Everyone drinks on a Saturday — it's practically required. Drinking on, say, a Tuesday afternoon probably means that you're an alcoholic. But drinking on a Sunday afternoon? It manages to be both decadent and civilised, just louche enough without being irresponsible. You can pretend, for a day, that you are privileged enough to get drunk when those around you are not, while resting secure in the knowledge that, twenty-four hours later you will be a productive member of society again. This is highly therapeutic.
But before getting drunk on a Sunday afternoon, one has to get up. And since this is my perfect Sunday, it will have followed a very good Saturday night, which probably means that I will not be waking up in my own bed. There's no greater way of exploring greater London than opening one's eyes, just a little hung over, in some flat in a neighborhood you never would have otherwise seen — Westbourne Park perhaps, or Dalston, or, in a darker moment, Harrow. (That last one led to a now-notorious phone call to my best mate one Sunday morning: "Ryan, darling, do you know where Harrow is? I think I might be in Harrow right now...")
Before figuring out how to get home, I always make a point to spend some time in the charity shop of the high street of where ever I find myself. (Yes, many of them are closed on a Sunday, but it's always worth a try.) The actual chance that you might find something you want to purchase is, for me, not on the top of the list of reasons to go in them. There's something beautiful about the experience itself, simply going through the all the stuff on the racks and shelves. It is a shopping experience with a kind of aesthetic purity. Looking at each object and article in its turn becomes a sort of meditation, as the pleasure of shopping abstracts itself from wanting or needing actual commodities.

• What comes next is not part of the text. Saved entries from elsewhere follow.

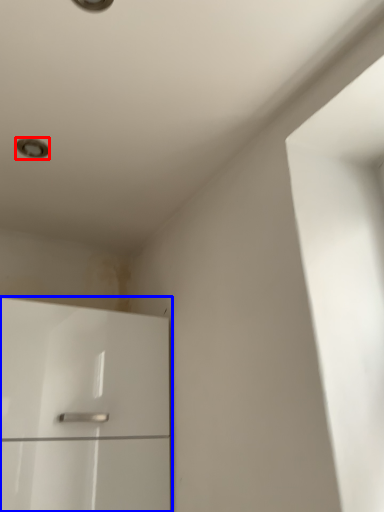
Question: Among these objects, which one is nearest to the camera, dot (highlighted by a red box) or cabinetry (highlighted by a blue box)?

Choices:
 (A) dot
 (B) cabinetry

Answer: (B)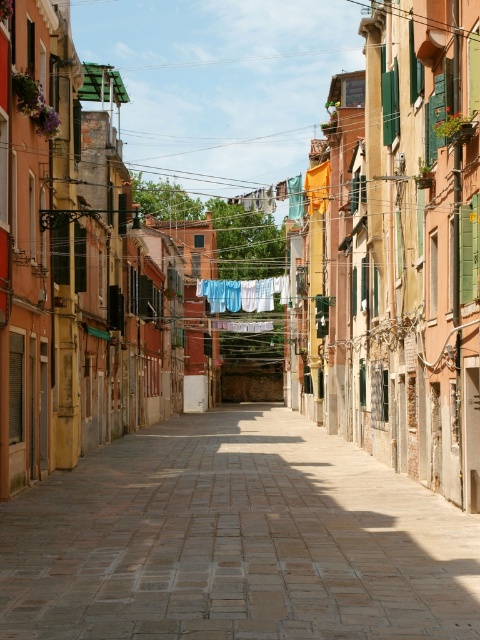
You are standing at the entrance of a historic street and see the brick paved alley at center and the blue fabric at center. Which object is closer to you?

The brick paved alley at center is closer to you since it is only 40.76 meters away from the blue fabric at center, meaning it is nearer than the blue fabric.

Looking at this image, you are standing on the brick paved alley at center and looking towards the blue fabric at center. Which object is closer to you?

In addition, a charity shop gives you a unique glimpse into the sociology of its locality: the square bin filled to the brim with plush animals in the huge, ghetto-fabulous Dalston Road Oxfam says as much as the surprisingly large collection of chipped crystal salt cellars in the tiny, overstuffed Cancer Research UK in Highgate.
But soon enough it's time for breakfast — let's say at 1 or 2 pm. A regular old fry up, always. Beans, no chips. If I'm in Wood Green, I'll always chose the Duck Inn Cafe on Salisbury Road, where they will add fried haloumi to your plate if you ask. But generally, finding a caff on a random high street is the opposite experience of finding a charity shop — while the charity shop fascinates because of its uniqueness, the caff fascinates for its eternal similarity.
Then it's time for a drink. For a perfect Sunday afternoon, I recommend caipirinhas, particularly if the weather is warm, but also just when you'd like to pretend the weather is warm. Now of course, there are lots of reason why you'd want to stay as far away from Camden as possible on a Sunday. But Made in Brazil on Inverness Street makes a fine caipirinha, they have a large selection of flavours (although I always tend to only order the plain), and they don't seem to mind if you don't order food (although I'm sure the food is fine). Curling up alone at a table with a pile of Sunday papers, making sure the glass in front of you stays full, is my most powerful recipe for transcendent bliss — around about the third glass of citrusy, sugary, alcoholy deliciousness, everything in your life begins to make sense.
Then it's the afternoon. I have a little buzz, and would like to turn the energy up a notch. There is only one place to go: Horse Meat Disco at South Central in Vauxhall. The party does just what it says on the tin: a delightfully diverse crowd of club kids and bears and regular guys dances to genuinely fun disco music, in a friendly, laid-back, but distinctly queer atmosphere. There is a big outdoor terrace to enjoy when it is warm enough. And if you show up early enough, there is a buffet. Sometimes a barbeque. Once I was there, and my companion was drunk enough to go over and chat with Erasure's Andy Bell, who was very gracious. The only downside of the club is that it is so pleasant you may be tempted to stay until it closes at 1 am, which will make your Monday morning even more difficult than it would have been anyway.